Quando chega a faixa-título, você já está convencido de que este álbum é melhor do que você havia julgado. Com o piano do lendário Elton John em local de honra na canção, ela adquire um tom emotivo e bibliográfico que arrancou lágrimas dos fãs tão logo o vídeo oficial deu as caras na internet. Quem de nós não se sentiu um pouco idiota e ingrato quando viu o vídeo pela primeira vez, quando sentiu ali uma espécie de despedida de um dos nossos grandes ídolos? E a música é sim muito bonita, seja você um novo ou velho fã.
Na sequência, Under The Graveyard é outra das mais conhecidas do álbum. E outra composição que traz ótimos momentos. Com aquele clima tão típico das ‘power ballads’ dos anos 80, ela caminha em direção a um refrão memorável, as guitarras dão o tom, os vocais sobem o tom… E uma quebra de ritmo tira metade do tesão da música, que assim se torna menos previsível. Confesso, preferiria que essa música fosse mais previsível, que fosse até um tanto quanto cafona e datada, pois se ela entregasse o que prometia, teríamos em mãos um dos grandes clássicos de 2020. Como isso não se cumpre, seguimos com Eat Me, que em seus primeiros segundos me fez pensar na clássica The Wizzard (BLACK SABBATH), apesar de não ter nada a ver. Maldito saudosismo despertado em nós em Ordinary Man, e nada mais.
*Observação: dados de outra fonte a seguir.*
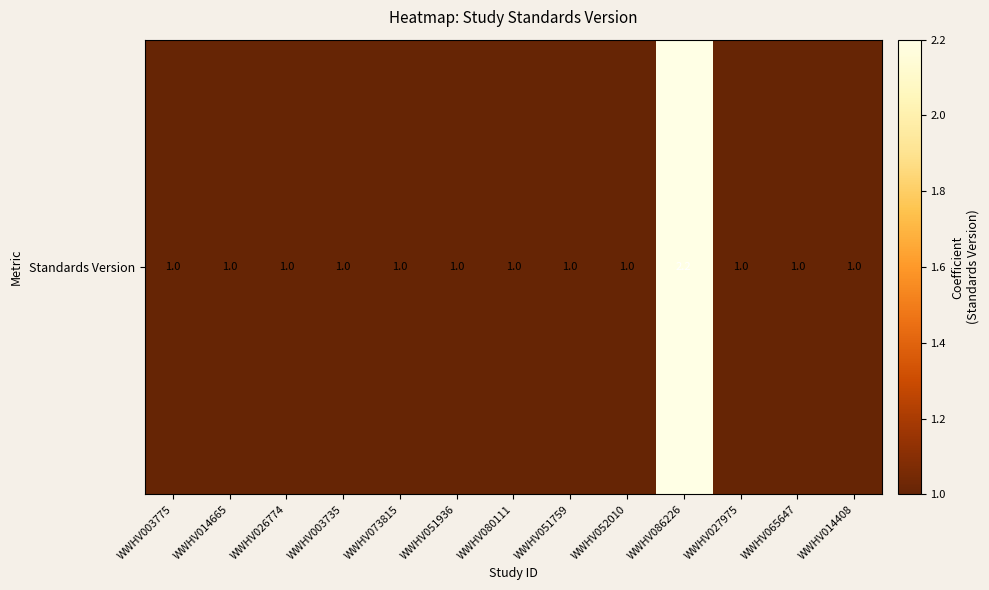

Where is the data nearest to the value 1?

WWHV003775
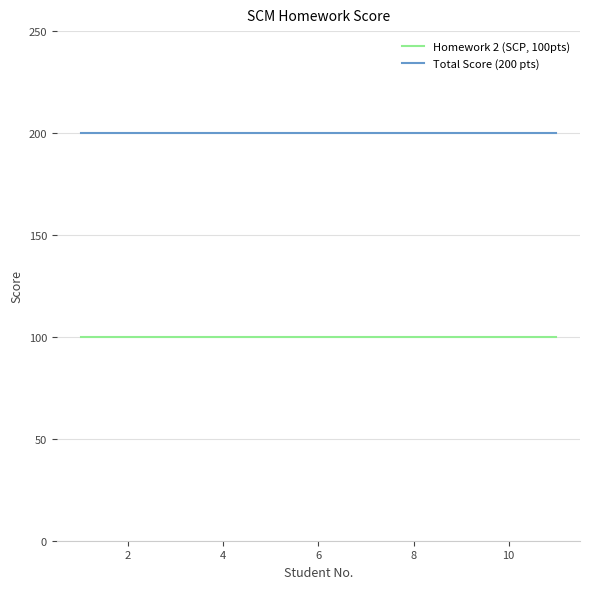

List the series in order of their overall mean, lowest first.

Homework 2 (SCP, 100pts), Total Score (200 pts)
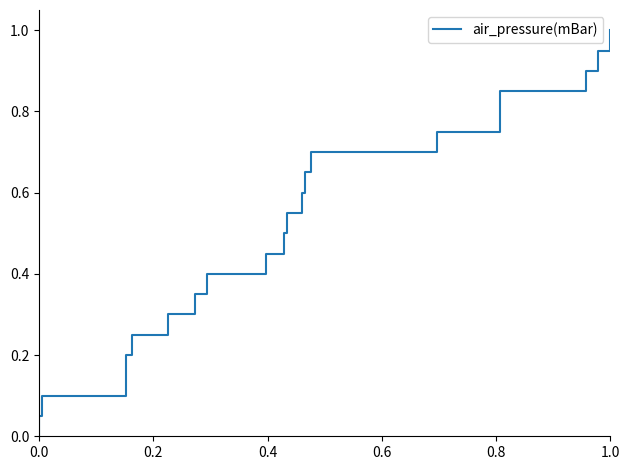

True or false: there are more than 1 points higher than both neighbors.

False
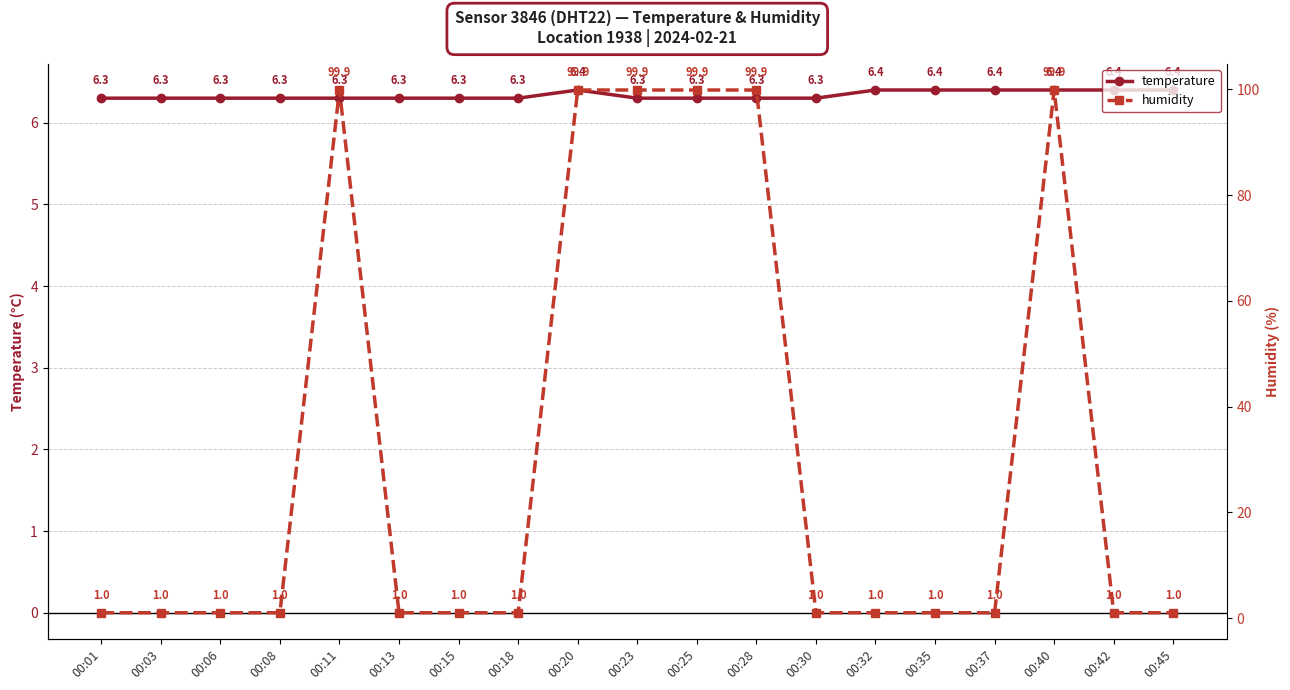

What is the sum of all temperature values?

120.4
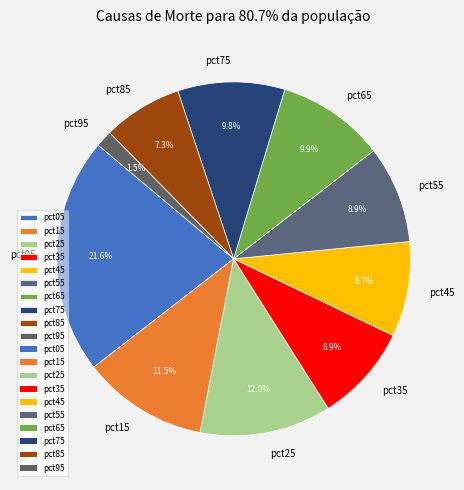

True or false: pct35 accounts for 4% of the total.

False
Do lado das decepções, vale dizer que ouvi maravilhas sobre ‘o incrível solo’ de Today is The Day, mas ao conferi-lo pela centésima vez, ainda não consegui perceber nada além de um amontoado de notas tocadas às pressas e sem nenhuma emoção. Por outro lado, destacando uma produção ‘suja’ na medida certa, Scary Little Green Man é aquela música tipicamente boba e maravilhosa que conhecemos do Ozzy da década de 90, época em que ele deixou de ser simplesmente o ‘Príncipe das Trevas’ nos palcos para se tornar o astro de TV, uma espécie ainda mais doidona e chapada de Charlie Sheen, o típico sujeito que criaria uma música inspirada nos assustadores homenzinhos verdes…
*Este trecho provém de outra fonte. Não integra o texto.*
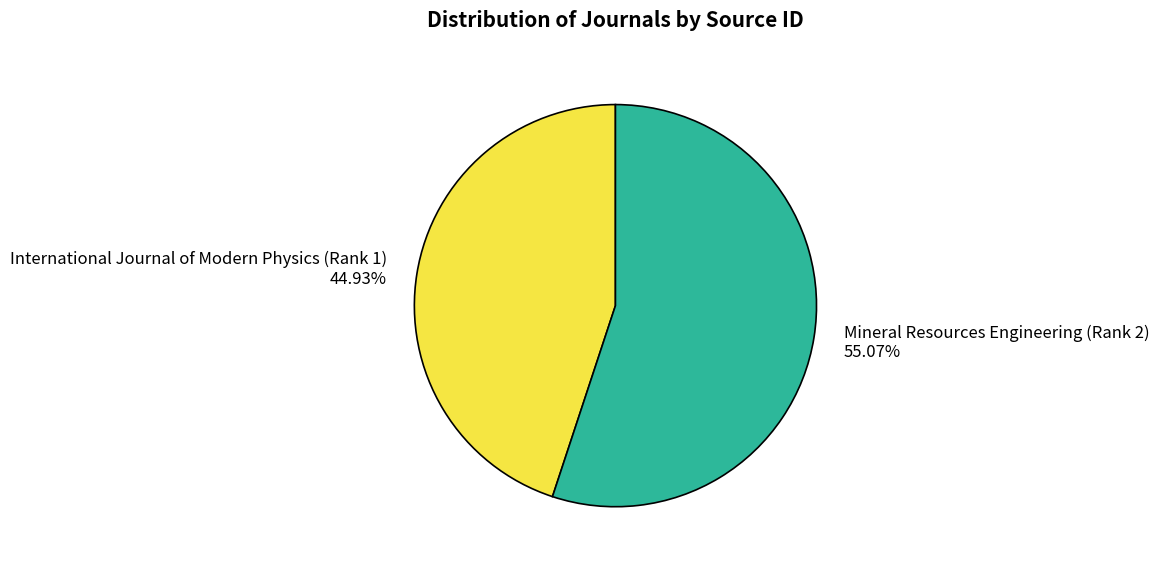

Which category accounts for the majority?

Mineral Resources Engineering (Rank 2)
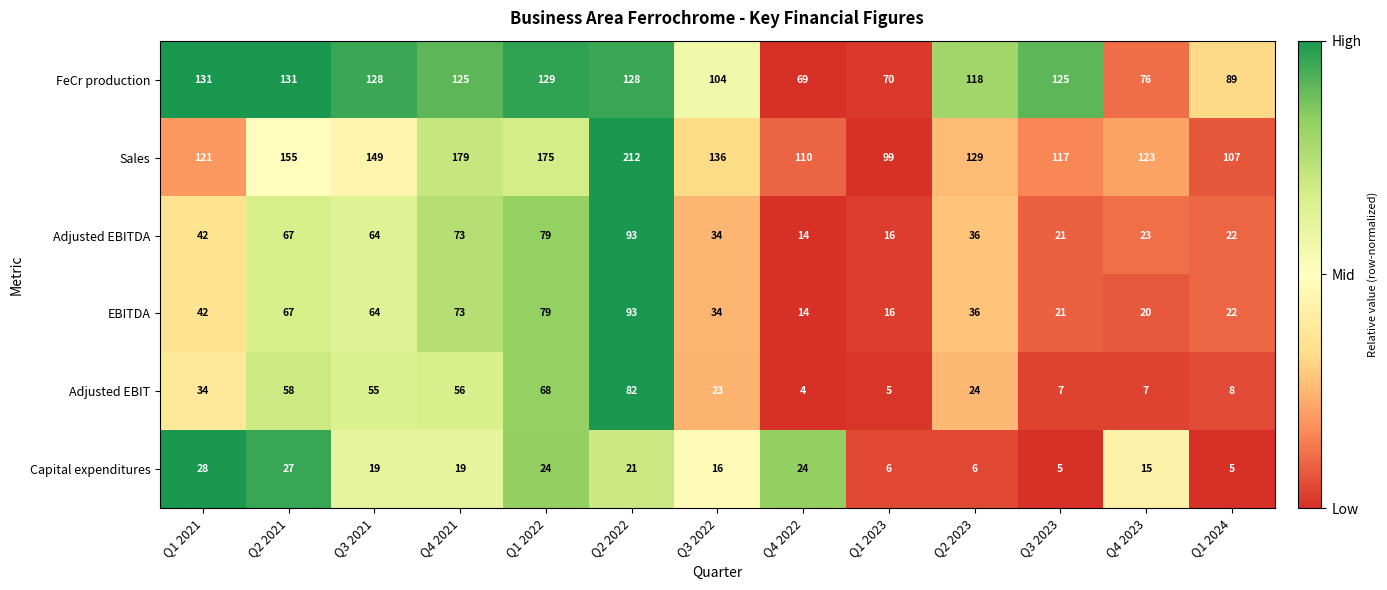

What is the difference between the maximum and second lowest values in the Adjusted EBIT series?

77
Para encerrar, os bons arranjos de Holy For Tonight entram em colisão com a simples It’s A Raid (com Post Malone), e que tem aquele som típico do rock alternativo dos anos 90, com todos os seus defeitos e qualidades (leia-se: rápida e acessível, mas insossa e com letra boba). Por fim, é torcer para você ser um dos sortudos que conseguiu uma cópia do álbum sem a ‘bônus track’ Take What You Want, pelos motivos apontados no início deste texto. Não é necessária uma decepção justamente agora, certo? Se a sua cópia vier com a faixa bônus, faça como fizemos em 1997, quando o OBITUARY decidiu que era uma boa ideia incluir a Bullituary em seu Back From The Dead: Simplesmente ignore e volte para o início, pois este álbum vai crescer em você. Não é um clássico, nem um dos destaques da jornada. Também torcemos para que não seja uma despedida. Mas, se for, obrigado por tudo grande mestre.